Il monopolio sul cimitero di Modena

Il collaboratore di Giustizia Liuzzo, per gli inquirenti, ha riassunto in maniera plastica i rapporti economico-criminali tra il prevenuto ed i Rosmini riferendo che, al cimitero di Modena, il monopolio assoluto sui lavori (tumulazioni, estumulazioni, edificazione e ristrutturazione di cappelle funerarie) era in mano a Francesco Giordano e Giuseppe Angelone e che tante ditte avevano tentato di “entrare” nei lavori in quel cimitero, ma difficilmente erano riuscite nel loro intento. 
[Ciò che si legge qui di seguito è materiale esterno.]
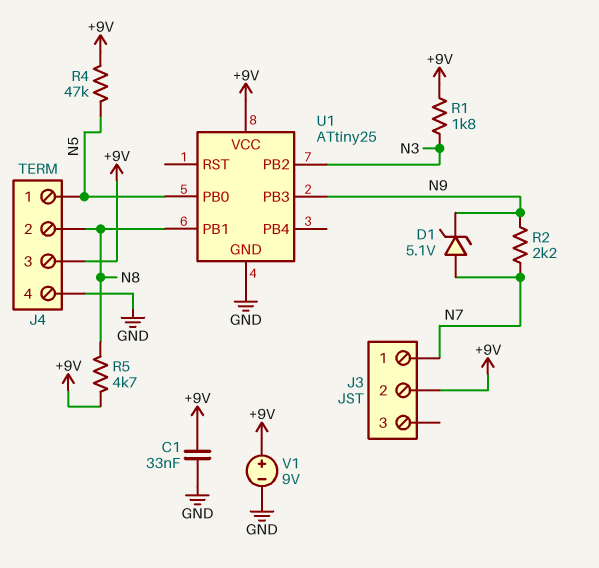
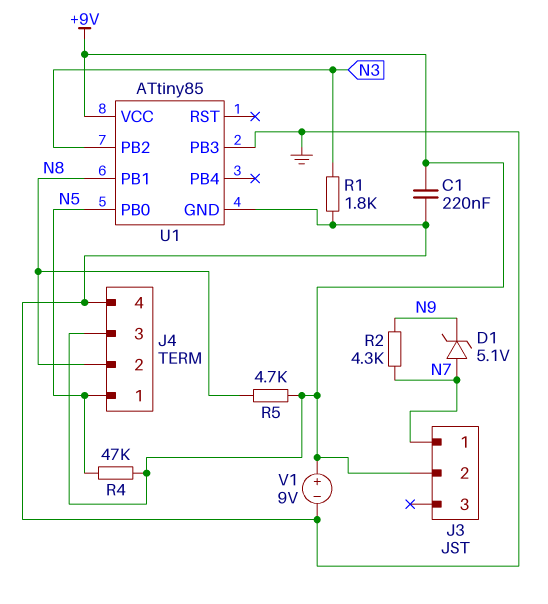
C1: 33nF (+9V, GND) -> 220nF (+9V, GND)
R1: 1.8k (+9V, N3) -> 1.8k (GND, N3)
R2: 2.2k (N7, N9) -> 4.3k (N7, N9)
U1: ATtiny25 -> ATtiny85
U1 pin PB3: N9 -> GND

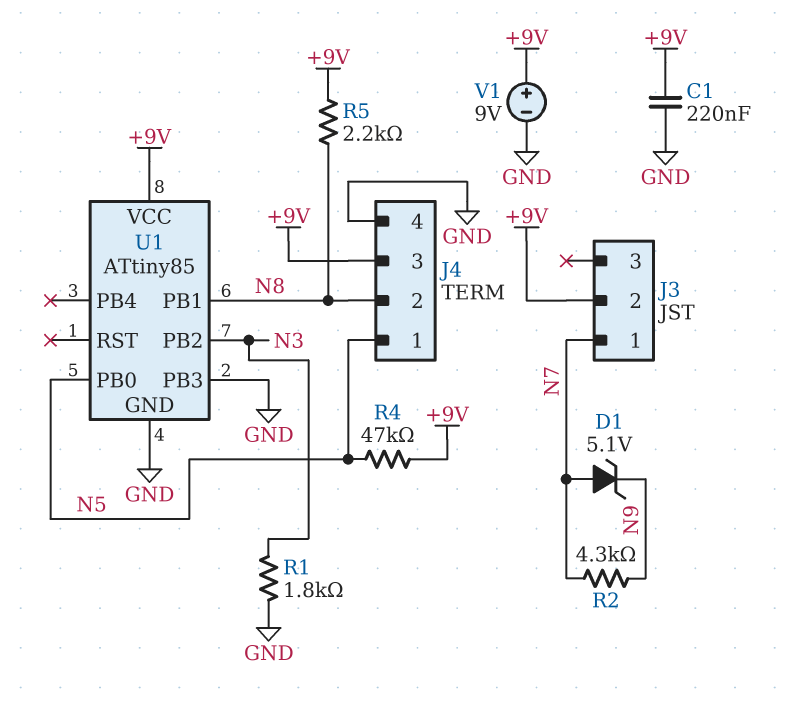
R5: 4.7k (+9V, N8) -> 2.2k (+9V, N8)

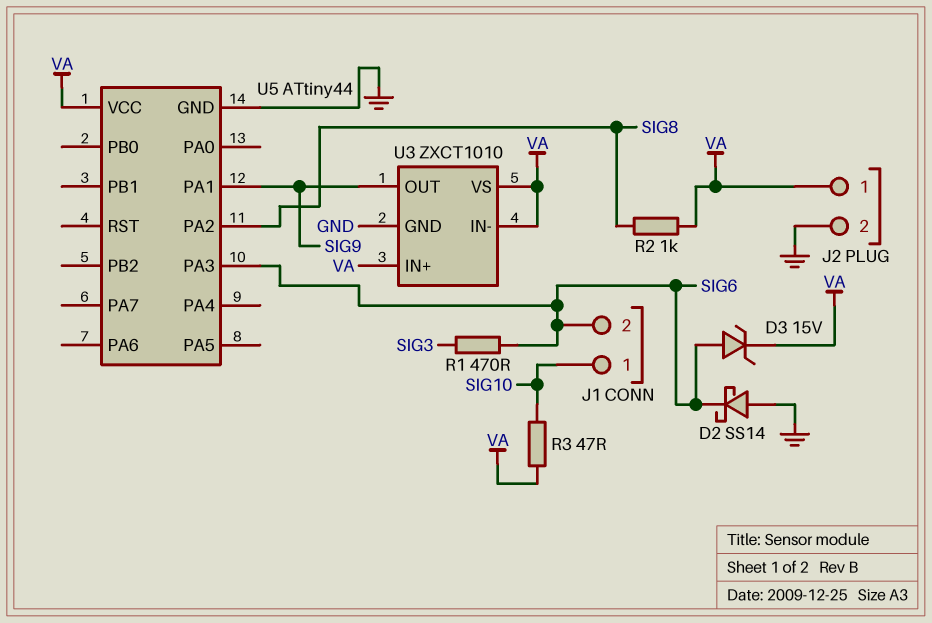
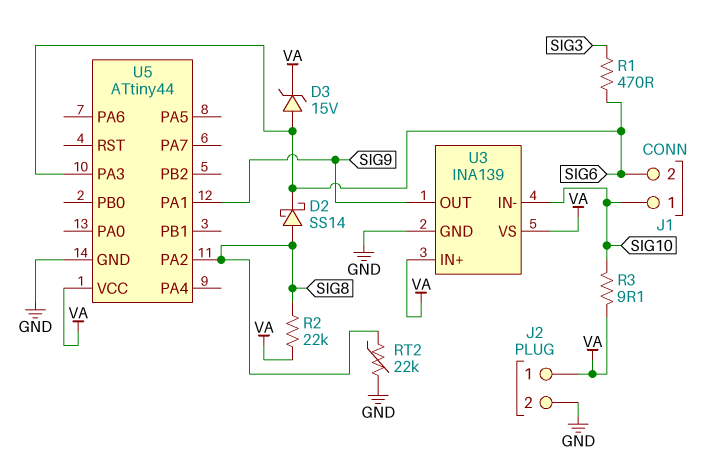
D2: schottky SS14 (A GND, K SIG6) -> schottky SS14 (A SIG8, K SIG6)
R2: 1k (SIG8, VA) -> 22k (SIG8, VA)
R3: 47 (SIG10, VA) -> 9.1 (SIG10, VA)
RT2: none -> 22k (GND, SIG8)
U3: ZXCT1010 -> INA139
U3 pin IN-: VA -> SIG10

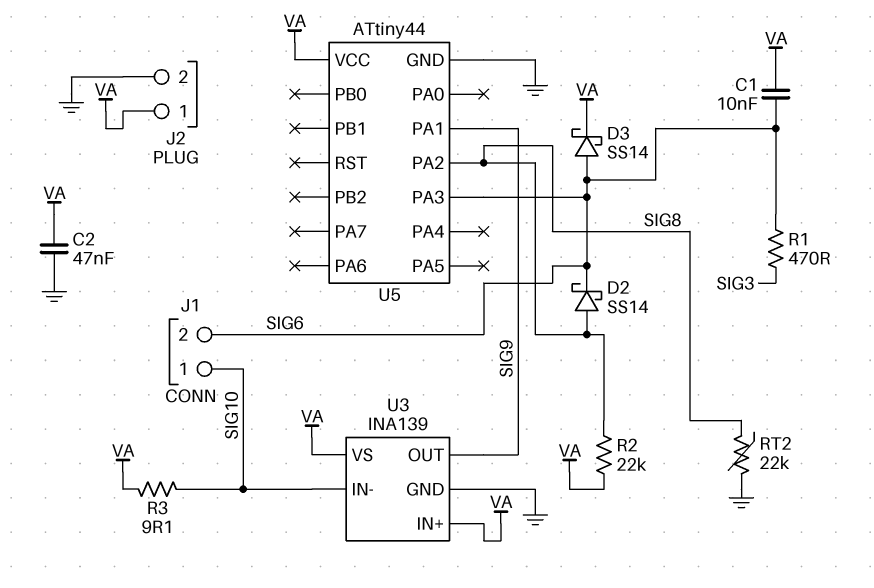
C1: none -> 10nF (SIG6, VA)
C2: none -> 47nF (GND, VA)
D3: zener 15V (A SIG6, K VA) -> schottky SS14 (A SIG6, K VA)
La sede di Giordano negli uffici del cimitero

Dall’attività tecnica degli investigatori sarebbe emerso che nei locali dell'ufficio comunale, all'interno del cimitero, era di fatto ubicata la sede amministrativa di Giordano e Crisalli dove, in diverse occasioni, i due ricevevano clienti, stipulavano accordi, formalizzavano vendite con i privati cittadini che richiedevano interventi edili all'intemo del cimitero. Il contributo che forniva il Manglaviti alla cosca era indispensabile per imporre il monopolio dei lavori edili in favore di Giordano (e dei suoi sodali), contribuendo alla conservazione ed al rafforzamento dell’associazione, consapevole che senza il suo apporto i Rosmini non avrebbero mai potuto lavorare all'interno del cimitero. Il funzionario comunale, cosi facendo, aveva consegnato agli uomini dei Rosmini l’intero plesso cimiteriale, mettendo a disposizione del sodalizio i suoi sottoposti e la sede degli uffici comunali. 

Le fittizie attribuzioni

L’inchiesta ha dimostrato anche come alcuni soggetti, in ragione della loro appartenenza alle cosche Rosmini e Zindato e della consapevolezza di potere essere destinatari di provvedimenti di custodia cautelare o di misure di prevenzione personale e patrimoniale, consapevolmente abbiano posto in essere un’accurata attività di fittizia attribuzione della titolarità di attività imprenditoriali al fine di eludere i controlli delle forze dell’ordine e le disposizioni di legge in tema di misure di prevenzione. 

I sequestri   

Ed invero, su richiesta della Direzione distrettuale antimafia, il Gip presso il Tribunale di Reggio Calabria ha disposto il sequestro preventivo delle seguenti imprese (nelle more divenute non operative) che è stato notificato dalla Squadra Mobile contestualmente agli arresti: Impresa individuale Rosaria Nicolò sedente a Reggio Calabria, intestata a Rosaria Nicolò,  avente ad oggetto la gestione della impresa di pulizie denominata “Starbrill” e quella dell’esercizio commerciale denominato “Valery Bar” sedente a Reggio Calabria e impresa individuale “Sette Veli di Mirella Patrizia Crisalli”, sedente a Reggio Calabria, di fatto di proprietà di Natale Crisalli.

I nomi degli arrestati

Nicola Alampi, nato a Reggio Calabria, 51 anni;
Giuseppe Angelone, nato a Reggio Calabria, 51 anni;
Massimo Costante, nato a Reggio Calabria, 37 anni;
Natale Crisalli, nato a Reggio Calabria, 62 anni;
Salvatore Claudio Crisalli, inteso "Peppe", nato a Reggio Calabria, 50 anni;
Francesco Giordano, nato a Reggio Calabria, 55 anni;
Roberto Puleo, nato a Reggio Calabria, 55 anni;
Rocco Richichi, nato a Reggio Calabria, 40 anni (detenuto per altra causa);
Demetrio Missineo, nato a Reggio Calabria, 41 anni;
Carmelo Manglaviti, nato a Reggio Calabria, 66 anni, (dirigente comunale responsabile del servizio cimiteri del Comune di Reggio Calabria).